È la fine del 2007. Mentre la vecchia New York viene devastata, Cesar è ucciso. Ma, prima di morire, riesce in un prodigio superomistico: fermare il tempo. Evidenti le fonti di ispirazione, in questa favola delirante: La fonte meravigliosa di Ayn Rand (storia di un architetto/superuomo in lotta contro la società americana) e Metropolis di Fritz Lang (visualizzazione di una città futuribile). Espliciti anche i richiami a Blade Runner e a Matrix.
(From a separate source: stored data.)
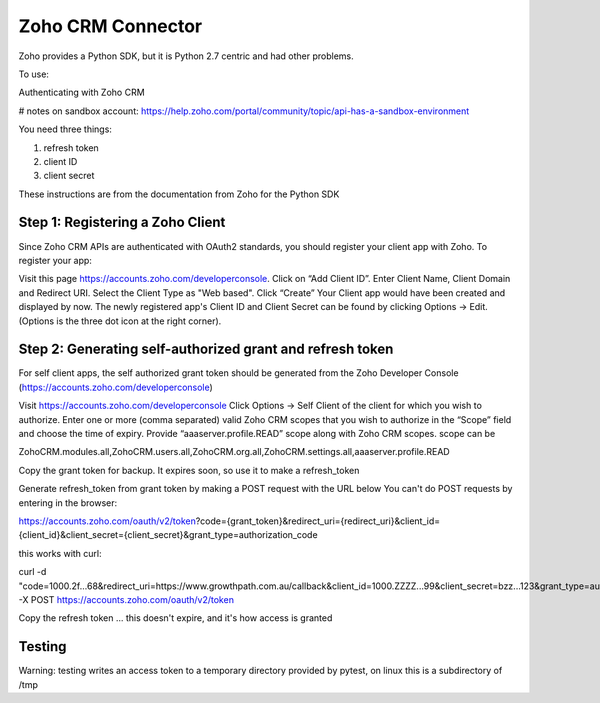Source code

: Zoho CRM Connector
------------------
Zoho provides a Python SDK, but it is Python 2.7 centric and had other
problems.

To use:

Authenticating with Zoho CRM

# notes on sandbox account: https://help.zoho.com/portal/community/topic/api-has-a-sandbox-environment


You need three things:

1. refresh token
2. client ID
3. client secret

These instructions are from the documentation from Zoho for the Python SDK

Step 1: Registering a Zoho Client
=================================

Since Zoho CRM APIs are authenticated with OAuth2 standards, you should register your client app with Zoho. To register your app:

Visit this page https://accounts.zoho.com/developerconsole.
Click on “Add Client ID”.
Enter Client Name, Client Domain and Redirect URI.
Select the Client Type as "Web based".
Click “Create”
Your Client app would have been created and displayed by now.
The newly registered app's Client ID and Client Secret can be found by clicking Options → Edit.
(Options is the three dot icon at the right corner).


Step 2: Generating self-authorized grant and refresh token
==========================================================

For self client apps, the self authorized grant token should be generated from the Zoho Developer Console (https://accounts.zoho.com/developerconsole)

Visit https://accounts.zoho.com/developerconsole
Click Options → Self Client of the client for which you wish to authorize.
Enter one or more (comma separated) valid Zoho CRM scopes that you wish to authorize in the “Scope” field and choose the time of expiry. Provide “aaaserver.profile.READ” scope along with Zoho CRM scopes.
scope can be

ZohoCRM.modules.all,ZohoCRM.users.all,ZohoCRM.org.all,ZohoCRM.settings.all,aaaserver.profile.READ

Copy the grant token for backup. It expires soon, so use it to make a refresh_token


Generate refresh_token from grant token by making a POST request with the URL below
You can't do POST requests by entering  in the browser:

https://accounts.zoho.com/oauth/v2/token?code={grant_token}&redirect_uri={redirect_uri}&client_id={client_id}&client_secret={client_secret}&grant_type=authorization_code

this works with curl:

curl -d "code=1000.2f...68&redirect_uri=https://www.growthpath.com.au/callback&client_id=1000.ZZZZ...99&client_secret=bzz...123&grant_type=authorization_code" -X POST https://accounts.zoho.com/oauth/v2/token

Copy the refresh token ... this doesn't expire, and it's how access is granted



Testing
=======

Warning: testing writes an access token to a temporary directory provided by pytest, on linux this is a subdirectory of /tmp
Inattese le assonanze con alcuni film più recenti: Southland Tales di Richard Kelly, ritratto di un mondo caotico e futuribile; Synecdoche, New York di Charlie Kaufman, dove appare una New York in miniatura, piena di morti; e Inception di Christopher Nolan, in cui si vede una città nata dal nulla e prossima a ripiegarsi su sé stessa.
Sulle orme di queste corrispondenze, Coppola si è abbandonato a un esercizio di stile lambito da ragioni autobiografiche e da intenzioni civili. Un atto d’amore per le sue radici italiane: la Roma dell’Impero. E anche un grido d’allarme per l’abisso che incombe sulle nostre vite frenetiche e distratte. È come se, a ottantacinque anni, il regista de Il padrino sia mosso dall’urgenza di interrogarsi sul destino della civiltà occidentale, stretta tra progressismo acritico e timore di un’apocalisse immanente. In sintonia con registi che hanno frequentato con originalità i territori della science fiction (come Ridley Scott, Burton, i fratelli Wachowski, Proyas, Longo, Besson e Carpenter), Coppola conduce lontano e, insieme, molto vicino. Inventa un teatro antico e, al tempo stesso, fantascientifico, fondato, però, sul costante riciclaggio di brandelli di reale. Sorretto da segrete ragioni politiche, compone una drammaturgia finta e, al tempo stesso, di bruciante attualità, per farsi profeta del transito da una città perimetrata a una metropoli che trasgredisce ogni pianificazione.
Pur consegnandosi a una potente artificiosità, Coppola pronuncia alcuni aspetti perturbanti e oscuri del presente. Animato da un’intima urgenza testimoniale, coglie emergenze urbanistiche, sociali e ambientali. Anche se si sottrae a ogni vincolo di verosimiglianza, evoca scenari che, presto, potrebbero farsi concreti. Poeta della distopia postmoderna, ci proietta verso l’avvenire in un felice intreccio tra linguaggio filmico e ambito progettuale: «È logico che sia così, data la natura “fantascientifica” della pratica architettonica, che consiste nell’immaginare il futuro tramite gli oggetti, lo spazio e la loro relazione con l’uomo», come ha ricordato Sandro Veronesi.
Forse, Megalopolis è innanzitutto questo. Un film che, con Apocalypse Now, va a comporre un dittico sulla fine della civiltà occidentale. «This is the end», cantava Jim Morrison mentre scorrevano le sequenze di Apocalypse Now.